Kinderboekenschrijfster Gertrud Jetten

Kinderboeken als middel om paarden een beter leven te geven

Schrijfster Gertrud Jetten geeft paarden létterlijk een stem

Help, waar is mijn pony? heet het nieuwste boek van schrijfster Gertrud Jetten, die onder haar jonge lezers vooral bekendheid verwierf door de serie Droompaarden en die over Manege de Zonnehoeve. Stuk voor stuk heerlijke tot de verbeelding sprekende paardenverhalen, met veel humor geschreven en bovendien prachtig geïllustreerd. Maar ze bevatten wel degelijk een serieuze boodschap! Want jong gelezen hoe het anders kan is hopelijk oud gedaan!

“Ik was een echt paardenmeisje.” Gertrud (56), die opgroeide in Noord-Limburg en tegenwoordig in het Brabantse Hilvarenbeek woont, herinnert zich nog goed dat ze regelmatig op het paard van de buurman mocht. “Als hij zijn paard ging halen uit het weiland een kilometer verderop, floot hij altijd even. Dan rende ik naar beneden en reed naar huis, zonder zadel en zonder cap, gewoon op een halster.”

Als tiener werkte ze op een stoeterij met Arabieren, maar raakte, vooral door de boeken van de Duitse auteur Ursula Bruns, steeds meer gefascineerd door IJslandse paarden. Op diverse plekken deed ze ervaring op met de dieren. Op een bedrijf in de buurt van Tilburg ontmoette ze de isabelkleurige IJslandse merrie Gydja.

“In het begin was ik alleen maar passagier,” lacht Gertrud, die altijd al viel voor meer uitgesproken paarden. “Gydja was een plaatje om te zien, maar drammerig en hypergevoelig. Ze vond alles eng en was niet geschikt voor de lessen.”

De schrijfster met de vrolijke bos krullen viel uiteindelijk toch voor de merrie en kocht haar over van de eigenaar. “Ik heb haar bijna twintig jaar gehad. Ik werd altijd blij wanneer ik haar zag.” Ze wijst naar de foto van Gydja in de boekenkast.

In diezelfde kast prijken verschillende boeken van Gertrud’s hand. Verderop staat in een vitrine zelfs de complete Droompaardenserie uitgestald, waaronder natúúrlijk ook een boek over een IJslander, met de titel Een vriend voor het leven. De aanstekelijke en kleurrijke covers leiden me af en toe behoorlijk af. Ik voel me als een kind in een snoepwinkel!

INSTRUCTIES:
• a. Herhaal woordelijk het deel van de brontekst dat begint bij "Als tiener werkte" en doorloopt tot en met "in de boekenkast.".
• b. Geef voor elke uitspraak aan of de brontekst die bevestigt, met ja of nee en de doorslaggevende woorden letterlijk geciteerd: (i) Gertrud Jetten groeide op in Noord-Limburg. (ii) Gertrud had de merrie Gydja ongeveer tien jaar. (iii) Gydja was geschikt voor de lessen.

GEGEVEN DATA:
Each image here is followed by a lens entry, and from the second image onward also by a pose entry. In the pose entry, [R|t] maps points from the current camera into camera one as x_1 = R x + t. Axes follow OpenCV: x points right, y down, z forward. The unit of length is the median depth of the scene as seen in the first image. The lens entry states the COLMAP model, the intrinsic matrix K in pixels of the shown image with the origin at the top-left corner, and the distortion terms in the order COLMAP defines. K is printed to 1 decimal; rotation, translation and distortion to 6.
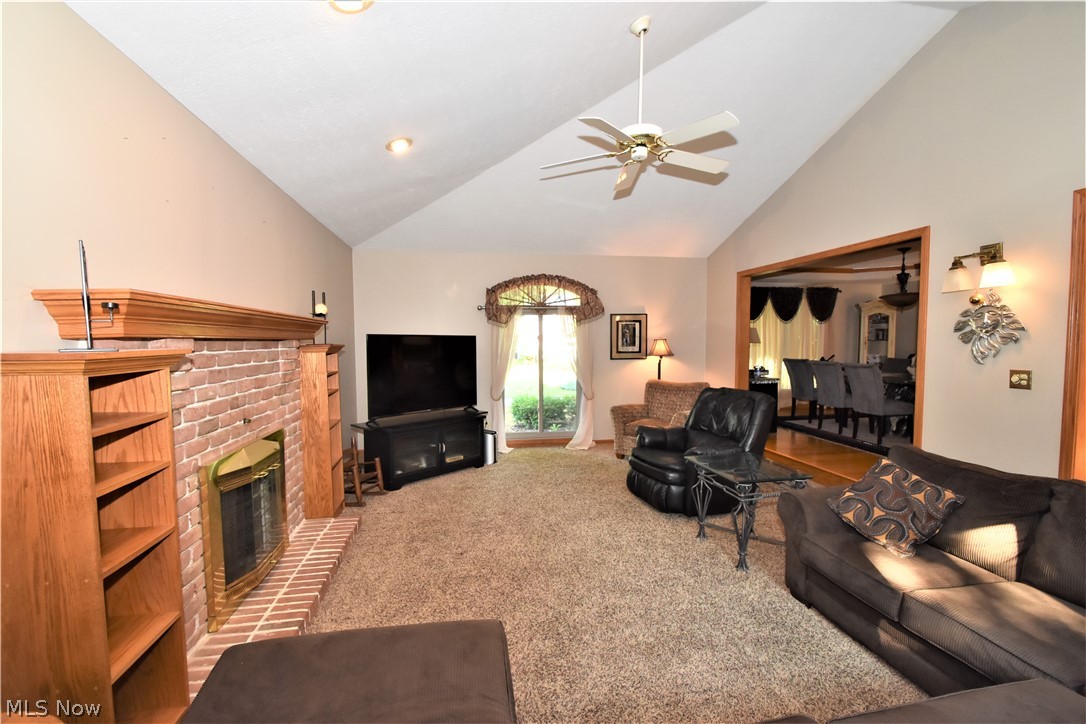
lens RADIAL K [[472.3, 0, 544.6], [0, 472.3, 367.3], [0, 0, 1]] dist [0.017632, -0.021271]
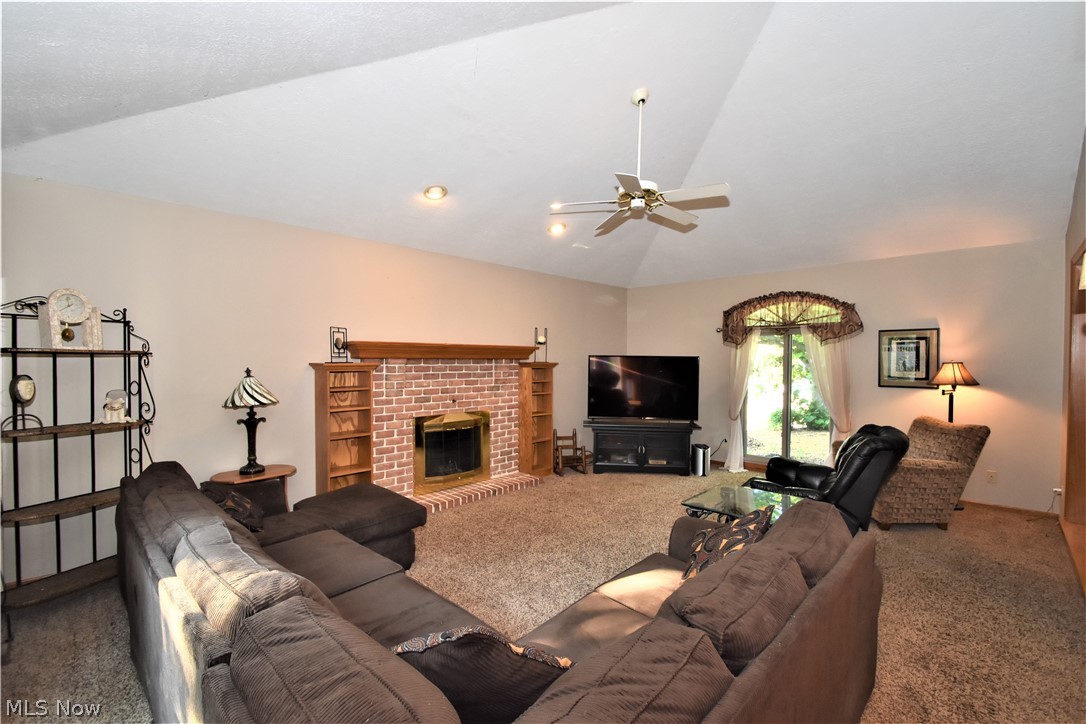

ANTWOORDEN PER OPDRACHT:
• a.
Als tiener werkte ze op een stoeterij met Arabieren, maar raakte, vooral door de boeken van de Duitse auteur Ursula Bruns, steeds meer gefascineerd door IJslandse paarden. Op diverse plekken deed ze ervaring op met de dieren. Op een bedrijf in de buurt van Tilburg ontmoette ze de isabelkleurige IJslandse merrie Gydja.

“In het begin was ik alleen maar passagier,” lacht Gertrud, die altijd al viel voor meer uitgesproken paarden. “Gydja was een plaatje om te zien, maar drammerig en hypergevoelig. Ze vond alles eng en was niet geschikt voor de lessen.”

De schrijfster met de vrolijke bos krullen viel uiteindelijk toch voor de merrie en kocht haar over van de eigenaar. “Ik heb haar bijna twintig jaar gehad. Ik werd altijd blij wanneer ik haar zag.” Ze wijst naar de foto van Gydja in de boekenkast.

• b.
(i) Ja: "die opgroeide in Noord-Limburg"
(ii) Nee: "Ik heb haar bijna twintig jaar gehad."
(iii) Nee: "was niet geschikt voor de lessen"